%%

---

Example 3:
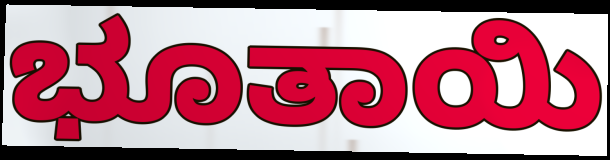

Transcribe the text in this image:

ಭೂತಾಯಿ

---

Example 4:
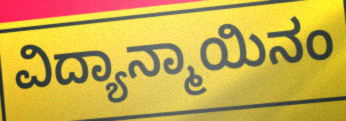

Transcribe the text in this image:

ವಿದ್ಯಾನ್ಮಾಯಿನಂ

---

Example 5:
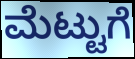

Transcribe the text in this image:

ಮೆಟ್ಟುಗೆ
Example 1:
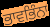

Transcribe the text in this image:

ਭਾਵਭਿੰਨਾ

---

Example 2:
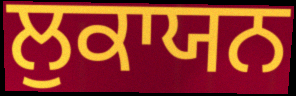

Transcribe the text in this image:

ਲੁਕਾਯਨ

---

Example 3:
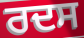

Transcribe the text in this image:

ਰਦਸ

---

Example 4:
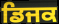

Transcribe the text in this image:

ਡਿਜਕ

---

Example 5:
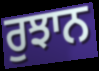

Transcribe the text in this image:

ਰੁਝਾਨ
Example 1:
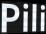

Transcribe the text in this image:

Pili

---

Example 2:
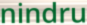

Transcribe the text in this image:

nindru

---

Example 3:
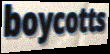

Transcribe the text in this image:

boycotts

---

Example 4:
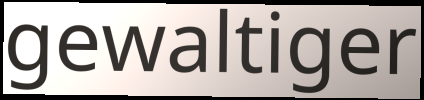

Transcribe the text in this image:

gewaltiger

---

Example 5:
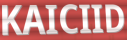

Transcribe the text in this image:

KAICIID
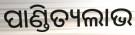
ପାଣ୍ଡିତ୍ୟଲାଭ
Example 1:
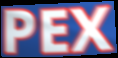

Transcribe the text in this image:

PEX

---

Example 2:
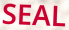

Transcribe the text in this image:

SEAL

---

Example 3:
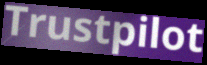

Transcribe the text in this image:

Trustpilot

%%

-- TASK DIRECTIONS --
The entries are to be written out in full and exactly, apart from the pictures.

-- EXERCISE RESPONSE --
---

Example 3:

Transcribe the text in this image:

ಭೂತಾಯಿ

---

Example 4:

Transcribe the text in this image:

ವಿದ್ಯಾನ್ಮಾಯಿನಂ

---

Example 5:

Transcribe the text in this image:

ಮೆಟ್ಟುಗೆ
Example 1:

Transcribe the text in this image:

ਭਾਵਭਿੰਨਾ

---

Example 2:

Transcribe the text in this image:

ਲੁਕਾਯਨ

---

Example 3:

Transcribe the text in this image:

ਰਦਸ

---

Example 4:

Transcribe the text in this image:

ਡਿਜਕ

---

Example 5:

Transcribe the text in this image:

ਰੁਝਾਨ
Example 1:

Transcribe the text in this image:

Pili

---

Example 2:

Transcribe the text in this image:

nindru

---

Example 3:

Transcribe the text in this image:

boycotts

---

Example 4:

Transcribe the text in this image:

gewaltiger

---

Example 5:

Transcribe the text in this image:

KAICIID
ପାଣ୍ଡିତ୍ୟଲାଭ
Example 1:

Transcribe the text in this image:

PEX

---

Example 2:

Transcribe the text in this image:

SEAL

---

Example 3:

Transcribe the text in this image:

Trustpilot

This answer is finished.